Mountain Meadows–the dark valley where in late 1857 the murder of 135 men, women and children took place. They were rendered defenseless and surrendered after several days of siege on their defensive circle of wagons losing 10 men in the battle. The unsuspecting victims, expecting to be led to a local town were marched up a hill and the slaughter began in earnest.
In 1864 Sarah Rousseau came through the site on her way to California with the Earp family noting the following comments in her diary;
“They arrived here in September, ’57, where they were murdered in cold blood by the Mormons. There was a monument raised to their memory once before, but the Mormons tore it down. This spring sometime in May, some soldiers came through California and erected this monument and dared any of the Mormons to touch it.
There were survivors.

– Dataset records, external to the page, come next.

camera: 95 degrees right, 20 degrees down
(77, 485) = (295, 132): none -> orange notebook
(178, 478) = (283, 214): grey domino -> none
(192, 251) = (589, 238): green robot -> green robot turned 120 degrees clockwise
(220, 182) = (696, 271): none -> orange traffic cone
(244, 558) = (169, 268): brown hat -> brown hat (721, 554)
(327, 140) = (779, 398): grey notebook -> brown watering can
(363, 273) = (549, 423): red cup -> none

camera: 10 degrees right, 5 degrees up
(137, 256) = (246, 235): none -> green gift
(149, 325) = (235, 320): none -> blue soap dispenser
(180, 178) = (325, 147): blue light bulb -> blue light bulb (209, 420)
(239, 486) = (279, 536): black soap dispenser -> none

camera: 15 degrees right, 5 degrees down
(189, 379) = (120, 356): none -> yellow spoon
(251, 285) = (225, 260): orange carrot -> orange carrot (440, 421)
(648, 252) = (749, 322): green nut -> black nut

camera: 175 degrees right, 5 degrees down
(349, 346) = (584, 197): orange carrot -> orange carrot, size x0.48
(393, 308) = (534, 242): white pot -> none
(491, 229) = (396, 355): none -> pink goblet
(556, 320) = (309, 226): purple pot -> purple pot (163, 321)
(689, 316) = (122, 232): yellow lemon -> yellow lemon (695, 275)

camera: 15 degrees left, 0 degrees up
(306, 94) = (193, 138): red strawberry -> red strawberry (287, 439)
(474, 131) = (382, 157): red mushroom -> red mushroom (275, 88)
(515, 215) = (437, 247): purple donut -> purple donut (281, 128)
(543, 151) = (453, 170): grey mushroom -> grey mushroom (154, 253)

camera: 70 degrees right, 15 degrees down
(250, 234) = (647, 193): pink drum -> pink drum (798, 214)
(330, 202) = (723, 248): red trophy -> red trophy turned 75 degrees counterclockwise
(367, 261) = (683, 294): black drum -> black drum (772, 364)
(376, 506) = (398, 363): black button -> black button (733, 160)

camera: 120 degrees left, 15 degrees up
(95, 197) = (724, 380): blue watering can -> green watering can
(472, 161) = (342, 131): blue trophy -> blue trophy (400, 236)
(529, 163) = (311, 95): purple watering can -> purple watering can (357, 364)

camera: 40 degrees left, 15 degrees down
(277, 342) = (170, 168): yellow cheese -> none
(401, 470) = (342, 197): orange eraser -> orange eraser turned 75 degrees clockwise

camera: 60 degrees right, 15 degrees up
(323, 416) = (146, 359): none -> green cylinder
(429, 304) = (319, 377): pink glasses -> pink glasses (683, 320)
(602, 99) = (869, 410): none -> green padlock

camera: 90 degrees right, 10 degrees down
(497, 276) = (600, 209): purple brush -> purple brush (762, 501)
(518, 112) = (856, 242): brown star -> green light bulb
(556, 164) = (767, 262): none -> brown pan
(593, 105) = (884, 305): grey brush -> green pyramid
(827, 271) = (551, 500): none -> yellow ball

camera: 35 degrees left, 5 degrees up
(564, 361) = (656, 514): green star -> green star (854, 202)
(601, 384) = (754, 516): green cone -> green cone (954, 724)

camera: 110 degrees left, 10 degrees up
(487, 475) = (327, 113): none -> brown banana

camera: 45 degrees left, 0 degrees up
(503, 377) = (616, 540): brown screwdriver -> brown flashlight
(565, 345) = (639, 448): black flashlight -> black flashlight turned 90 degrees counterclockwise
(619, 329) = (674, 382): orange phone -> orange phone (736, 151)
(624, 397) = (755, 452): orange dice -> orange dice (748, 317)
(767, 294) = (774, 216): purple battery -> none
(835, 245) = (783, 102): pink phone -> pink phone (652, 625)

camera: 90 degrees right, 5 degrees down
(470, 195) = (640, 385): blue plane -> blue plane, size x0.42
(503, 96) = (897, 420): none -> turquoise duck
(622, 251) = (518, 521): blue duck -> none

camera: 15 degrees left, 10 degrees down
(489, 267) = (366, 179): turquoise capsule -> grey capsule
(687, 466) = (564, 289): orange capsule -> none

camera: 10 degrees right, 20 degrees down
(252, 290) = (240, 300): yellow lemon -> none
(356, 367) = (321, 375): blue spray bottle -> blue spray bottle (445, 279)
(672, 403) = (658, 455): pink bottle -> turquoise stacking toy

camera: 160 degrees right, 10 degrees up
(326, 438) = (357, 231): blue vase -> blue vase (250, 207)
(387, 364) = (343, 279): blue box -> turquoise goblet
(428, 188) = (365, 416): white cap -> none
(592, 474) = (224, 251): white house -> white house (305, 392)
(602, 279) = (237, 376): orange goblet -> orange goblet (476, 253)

She continued;
“There were 150 cruelly butchered men women and children, only six small children, too young to tell the tale, were suffered to live. They are at Salt Lake City. I cannot for a moment suppose that such barbarism will be buried in oblivion. “Oh, it cannot be.” It will be brought to light and the aggressors punished.
Brevet Major Henry Carleton led his troops into the area discovering the hastily buried bodies at the massacre site.
In his special report of 1859 the Major did not hold back his distaste for Mormons and these events;
“In pursuing the bloody thread which runs throughout this picture of sad realities, the question how this crime, that for hellish atrocity has no parallel in our history, can be adequately punished often comes up and seeks in vain for an answer. Judge Cradlebaugh says that with Mormon juries the attempt to administer justice in their Territory is simply a ridiculous farce. He believes the Territory ought at once to be put under martial law. This may be the only practical way in which even a partial punishment can be meted out to these Latter-Day devils.
“But how inadequate would be the punishment of a few, even by death, for this crime for which nearly the whole Mormon population, from Brigham Young down, were more or less instrumental in perpetrating.
In his book, Roughing It, Mark Twain described the reaction of the pubic upon hearing of the mass murder: “The whole United States rang with its horrors.”
Hindered by the Civil War and other events indictments were issued but the only one convicted was a Mr. John D. Lee who was executed by firing squad in 1877, 20 years after the fact.